And Joseph’s eyes stayed closed.
I screamed Marcus’s name. My heels kicked up sand. Moonlit dunes and crumbling ruins melted within my vision. But I wasn’t fast enough. Never as fast as I needed.
Marcus reached the boulder and slung Joseph across it. Then he knelt to his boot.
Silver flashed in his hand. A knife. Which meant Joseph wasn’t dead yet—and Marcus was finally doing what he’d planned all along.
But just as light glimmered on the blade, a second shimmer caught my eye. A movement in Joseph’s hand.
A crystal clamp.
Marcus stood, his back to us.
“Stop!” I shrieked.
“Attack!” Oliver bellowed beside me.
But slow. We were so slow.
Marcus reared back with the knife.
Not again, I thought. I would not let this happen. So with all the strength and soul I could summon, I threw my sword.
Tarnished and ancient, my magic carried it in a perfect line through the air. . . .
It sliced into Marcus’s back. All the way to the hilt.
His knife fell. He staggered into the stone . . . but immediately shoved himself back up. When he twisted around, blood bubbled from between his teeth.
For the tiniest space of a breath, I saw him as Elijah. My brother impaled.
But then he smiled, and his hands rose. This was not Elijah.
Magic rammed into me. Cloying and putrid, it charged over me—over Oliver and the queens’ guards.
I swayed back . . . and then clutched my throat.
I couldn’t breathe. Magic coated my throat, choked off my airway. My lungs heaved and fought, but there was nothing coming in. Nothing going out.
Shadows crossed my vision. Just a little air, I pleaded with my body, thrusting magic against him. I fought the oil sliding through me. I pushed it back out. . . .
But it didn’t work. Marcus continued to chant . . . and smile . . . and dig his fingers toward us. And the sword in his back began to push out of his body. The flesh mended with each passing second.
My legs buckled, and panic seared through my brain. Was this the end? A single spell to suffocate us?
Just as I tumbled toward the sand, I had enough time to see a dark figure rise up from behind the stone. Behind Joseph. Behind Marcus.
She lifted her arm, and a distant crack! pierced the fog inside me.
Blood exploded from Marcus’s forehead.
His spell lifted.
And I thrust back to my feet as Oliver staggered up beside me.
Crack!
Blood burst from Marcus’s chest, and Allison’s pistol smoked. She fired again. And again. Yet somehow, even as each bullet broke through him, Marcus stayed upright.
He was so strong.
But so was I.
My hand shot up. Power lanced out. Straight at Marcus’s heart, I poured every ounce of my soul into the assault. And I stumbled closer and closer.
Then from the boulder, lightning exploded. In agonizing slowness, Joseph gathered himself upright. Yet, though his body listed, his hand stayed steady. His electricity stayed true.

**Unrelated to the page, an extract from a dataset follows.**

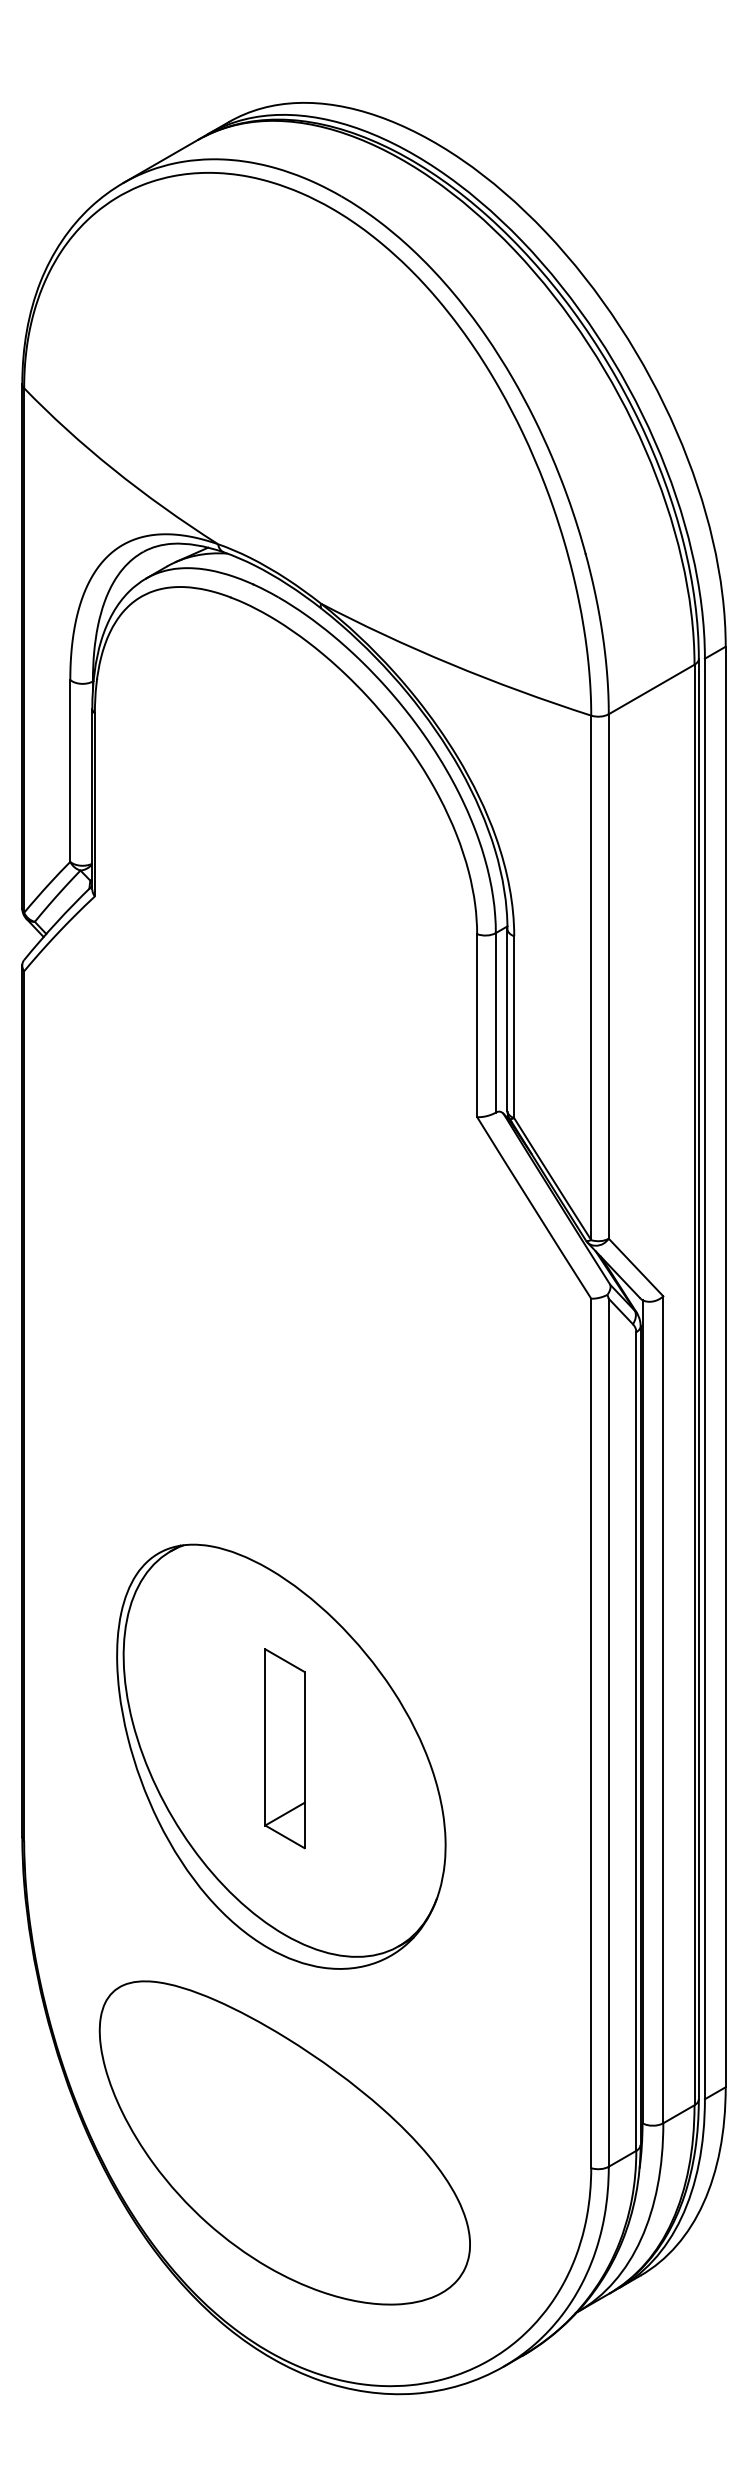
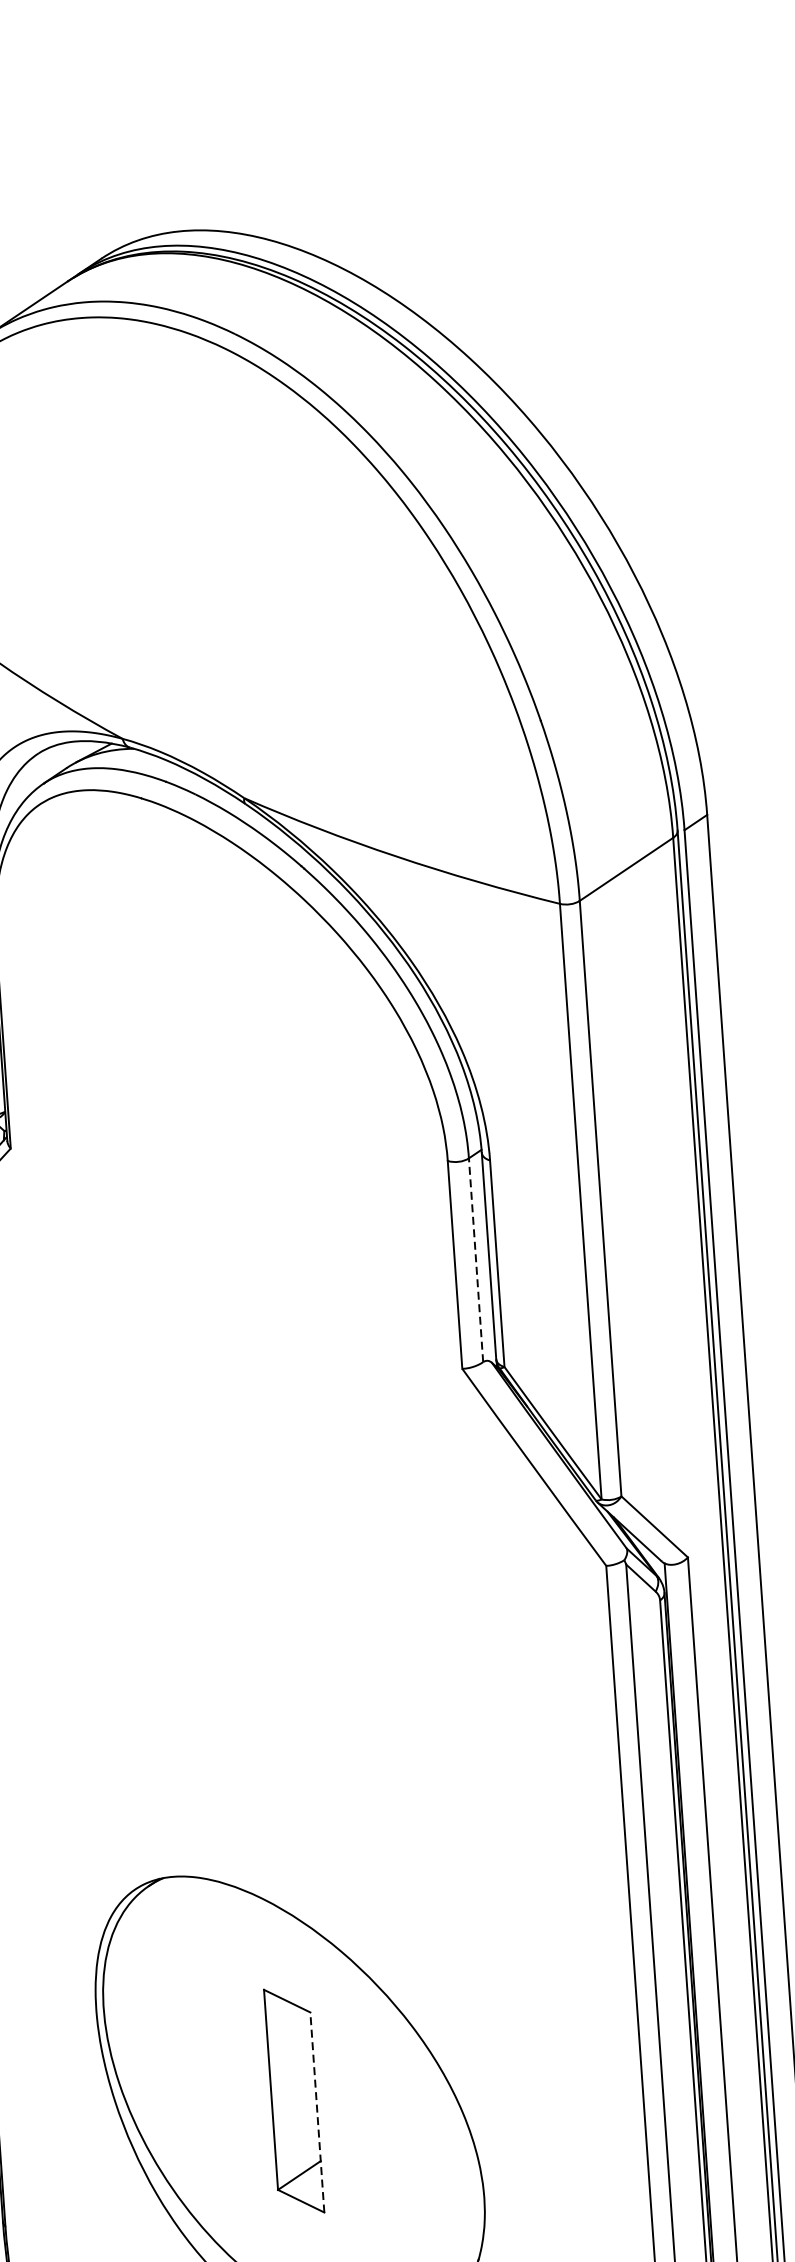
line: (495, 1022) -> (475, 1259), solid -> dashed
line: (304, 1759) -> (317, 2111), solid -> dashed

Like a thousand spiderwebs, my magic and Joseph’s sizzled over Marcus’s body. Then Oliver’s power unleashed, and Marcus was nothing more than a beacon of blinding light.
Yet no matter how much energy I shoved into my attack, it wasn’t enough. I could feel Marcus pushing back. Even as our souls wrapped around his, he wriggled and writhed free.
My feet carried me, shambling through the sand, toward Joseph. I was draining too fast, and even though I sucked at the world around me, the world had nothing left to give.
Marcus was taking his power from the sand, the wind, the stones.
I needed the power of the crystal clamp. I needed electricity.
I reached the stone, my left hand slung clumsily out toward the lines blazing from Joseph’s fingertips. I laced my fingers through his. . . .
Electricity tore from me. Blistering and trembling, it sliced through my veins and gathered in my heart—then surged from my right wrist. Smoke filled the air. Flames licked up my sleeve. I could barely see, and I certainly couldn’t hear.
But I could feel. Somehow, with the power of electricity, Joseph and I had stabbed into Marcus’s soul. I felt each of his heartbeats. I understood the scale of his power. And even his thoughts trickled around inside me.
And that, more than anything else, terrified me.
For Marcus was amused. Eventually our power would run out, and he simply had to wait until that moment. Then he would crush us. He had two souls to lean on. He had the Black Pullet’s soul too. And he had the very soul of the earth.
We could not stop him, and he found it funny that we even tried.
Horror choked through me, spiraling around the electricity. I looked at Joseph. His eyes shone blue, but there was fear within. We weren’t strong enough.
Crack! More pistol shots, almost lost in the eternal thunder of our electricity.